Parvaresh
- Type: Weekly newspaper
- Founder(s): Mirza Ali Mohammad Khan Kashani
- Founded: 8 June 1900
- Political alignment: Secular; progressive;
- Language: Persian
- Ceased publication: November 1902
- Headquarters: Cairo
- Country: Egypt

= Parvaresh (newspaper) =

Persian language newspaper in Cairo, Egypt (1900–1902)

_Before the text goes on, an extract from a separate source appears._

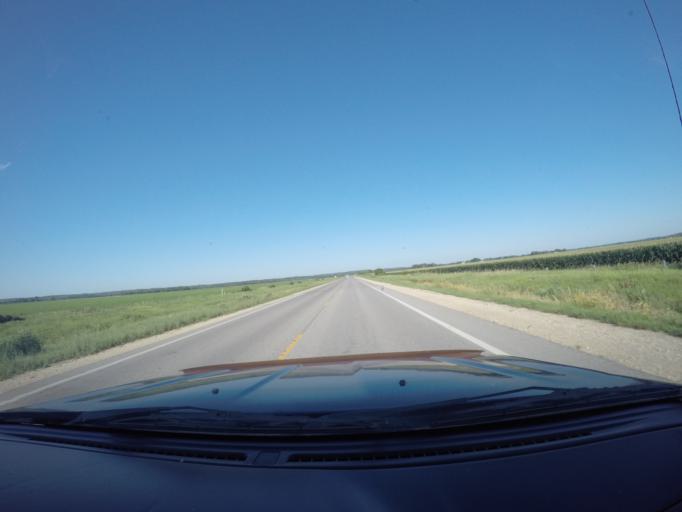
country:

Parvaresh (Education) was one of the Persian publications published in Cairo, Egypt. The paper was in circulation from 1900 to 1902. It was among the Persian publications abroad that contributed to the political awakening of Iranians.

==History and profile==
Parvaresh was established by Mirza Ali Mohammad Khan Kashani in Cairo in 1900, with the first issue appearing on 8 June that year. Kashani had previously launched another Persian newspaper in Cairo titled Sorayya. However, after a dispute with Sorayyas other editor, Farajallah Hosayni Kashani he left that publication and started Parvaresh, which was also published weekly like Sorayya. Parvaresh ceased publication in November 1902 following the death of its founder, Mirza Ali Mohammad Khan Kashani.

==Political stance and content==
Parvaresh was highly progressive and frequently featured articles about women in Iranian society. The paper argued that many talented and creative Iranian women, particularly in the field of literature, deserved recognition. It also stated that the status of Iranian women under the Qajar rule was unacceptable, as they were often regarded as lacking basic human attributes.